$236 Million Cruise Ship Deal Criticized
Wednesday, September 28, 2005
On Sept. 1, as tens of thousands of desperate Louisianans packed the New Orleans Superdome and convention center, the Federal Emergency Management Agency pleaded with the U.S. Military Sealift Command: The government needed 10,000 berths on full-service cruise ships, FEMA said, and it needed the deal done by noon the next day.
The hasty appeal yielded one of the most controversial contracts of the Hurricane Katrina relief operation, a $236 million agreement with Carnival Cruise Lines for three ships that now bob more than half empty in the Mississippi River and Mobile Bay. The six-month contract -- staunchly defended by Carnival but castigated by politicians from both parties -- has come to exemplify the cost of haste that followed Katrina's strike and FEMA's lack of preparation.

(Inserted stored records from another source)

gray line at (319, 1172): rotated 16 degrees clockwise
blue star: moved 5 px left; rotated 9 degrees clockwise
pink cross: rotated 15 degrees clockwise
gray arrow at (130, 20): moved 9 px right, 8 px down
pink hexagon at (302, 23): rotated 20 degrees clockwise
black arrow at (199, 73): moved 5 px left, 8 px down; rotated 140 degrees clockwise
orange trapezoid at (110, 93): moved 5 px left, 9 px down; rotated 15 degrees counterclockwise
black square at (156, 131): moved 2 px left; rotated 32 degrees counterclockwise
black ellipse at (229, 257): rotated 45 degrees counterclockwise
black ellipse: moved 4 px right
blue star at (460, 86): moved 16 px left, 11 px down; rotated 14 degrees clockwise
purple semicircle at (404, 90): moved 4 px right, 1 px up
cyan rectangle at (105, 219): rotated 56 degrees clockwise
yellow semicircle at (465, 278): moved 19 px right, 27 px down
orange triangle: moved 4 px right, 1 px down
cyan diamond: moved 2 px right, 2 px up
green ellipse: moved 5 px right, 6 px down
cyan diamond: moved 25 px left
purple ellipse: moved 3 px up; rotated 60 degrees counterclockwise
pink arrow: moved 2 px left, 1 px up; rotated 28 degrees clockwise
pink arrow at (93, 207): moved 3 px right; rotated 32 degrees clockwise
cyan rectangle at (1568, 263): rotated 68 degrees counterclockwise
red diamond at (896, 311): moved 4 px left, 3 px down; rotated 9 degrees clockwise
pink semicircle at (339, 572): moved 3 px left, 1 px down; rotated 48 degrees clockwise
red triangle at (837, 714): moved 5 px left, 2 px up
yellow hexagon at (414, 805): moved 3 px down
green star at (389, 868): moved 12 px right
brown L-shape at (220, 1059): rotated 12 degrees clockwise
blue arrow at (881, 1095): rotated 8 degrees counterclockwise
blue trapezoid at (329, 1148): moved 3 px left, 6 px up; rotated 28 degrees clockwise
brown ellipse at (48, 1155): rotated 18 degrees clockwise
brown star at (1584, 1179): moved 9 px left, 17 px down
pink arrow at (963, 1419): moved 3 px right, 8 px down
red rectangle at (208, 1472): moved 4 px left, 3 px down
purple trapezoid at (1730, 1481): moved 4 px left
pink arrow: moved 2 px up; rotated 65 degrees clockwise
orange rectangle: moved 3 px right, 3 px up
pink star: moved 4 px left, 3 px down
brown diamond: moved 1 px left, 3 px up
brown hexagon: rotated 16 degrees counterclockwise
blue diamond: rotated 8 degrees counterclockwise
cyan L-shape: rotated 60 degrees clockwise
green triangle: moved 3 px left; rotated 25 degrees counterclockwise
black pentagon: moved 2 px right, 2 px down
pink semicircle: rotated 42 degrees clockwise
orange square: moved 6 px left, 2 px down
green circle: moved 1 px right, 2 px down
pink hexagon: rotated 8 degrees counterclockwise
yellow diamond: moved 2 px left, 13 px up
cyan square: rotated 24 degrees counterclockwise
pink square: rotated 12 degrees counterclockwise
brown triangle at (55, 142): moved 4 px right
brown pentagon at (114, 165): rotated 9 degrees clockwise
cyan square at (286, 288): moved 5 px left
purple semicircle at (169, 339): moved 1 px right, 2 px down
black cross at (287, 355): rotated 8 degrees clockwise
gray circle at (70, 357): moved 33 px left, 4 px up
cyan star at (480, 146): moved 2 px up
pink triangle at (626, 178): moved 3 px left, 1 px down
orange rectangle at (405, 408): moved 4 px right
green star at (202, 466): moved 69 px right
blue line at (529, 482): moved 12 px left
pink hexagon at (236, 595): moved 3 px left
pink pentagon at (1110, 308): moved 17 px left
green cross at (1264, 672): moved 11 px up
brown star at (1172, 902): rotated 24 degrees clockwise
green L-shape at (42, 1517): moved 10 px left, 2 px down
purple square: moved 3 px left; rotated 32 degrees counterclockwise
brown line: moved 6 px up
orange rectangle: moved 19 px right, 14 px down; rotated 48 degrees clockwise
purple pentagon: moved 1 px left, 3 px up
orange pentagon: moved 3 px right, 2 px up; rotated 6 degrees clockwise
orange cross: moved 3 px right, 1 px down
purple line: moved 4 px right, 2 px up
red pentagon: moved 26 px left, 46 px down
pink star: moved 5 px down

To critics, the price is exorbitant. If the ships were at capacity, with 7,116 evacuees, for six months, the price per evacuee would total $1,275 a week, according to calculations by aides to Sen. Tom Coburn (R-Okla.). A seven-day western Caribbean cruise out of Galveston can be had for $599 a person -- and that would include entertainment and the cost of actually making the ship move.
"When the federal government would actually save millions of dollars by forgoing the status quo and actually sending evacuees on a luxurious six-month cruise it is time to rethink how we are conducting oversight. A short-term temporary solution has turned into a long-term, grossly overpriced sweetheart deal for a cruise line," said Coburn and Sen. Barack Obama (D-Ill.) in a joint statement yesterday calling for a chief financial officer to oversee Katrina spending.
Carnival's bid totaled $192 million over six months, plus $44 million in reimbursable expenses, such as port charges, fuel, food and docking costs. To Carnival executives, the contract will ensure only that the company breaks even when it pulls three ships from holiday operations. About 100,000 passengers had their vacations canceled to accommodate the government's needs, said J. Michael Crye, president of the International Council of Cruise Lines, who has been answering questions about the deal for Carnival.
"In the end, we will make no additional money on this deal versus what we would have made by keeping these ships in service," said Jennifer de la Cruz, a Carnival spokeswoman. "That has been our position from the outset, and it has not changed."
Government contracting officials defended the deal. "They were the market," Capt. Joe Manna, director of contracts at the Sealift Command, said of Carnival. "Under the circumstances, I'd say we're getting a pretty good value."
Coburn and Obama disagreed. "Finding out after the fact that we're spending taxpayer money on no-bid contracts and sweetheart deals for cruise lines is no way to run a recovery effort," they said in the statement.
The Carnival deal is only one of several instances in which a lack of FEMA preparation may have left federal taxpayers with an outsized bill. Despite its experiences with last year's busy hurricane season, FEMA found itself without standing contracts for standard relief items such as blue tarps to cover damaged roofs, according to Thomas A. Schatz, president of Citizens Against Government Waste.
"It is ridiculous that they can't have the supply on hand for these basics that you know you'll need in every instance," Schatz said.
But the Carnival deal has come under particular scrutiny. Not only are questions being raised over the contract's cost, but congressional investigators are examining the company's tax status. Carnival, which is headquartered in Miami but incorporated for tax purposes in Panama, paid just $3 million in income tax benefits on $1.9 billion in pretax income last year, according to company documents. "That's not even a tip," said Robert S. McIntyre of Citizens for Tax Justice. U.S. companies in general pay an effective income tax rate of about 25 percent, analysts say. That would have left Carnival with a $475 million tax bill.
Carnival's public records boast "that substantially all of our income in fiscal 2004, 2003 and 2002 . . . is exempt from U.S. federal income taxes," largely because it maintains that its operations are not in the United States but on the high seas.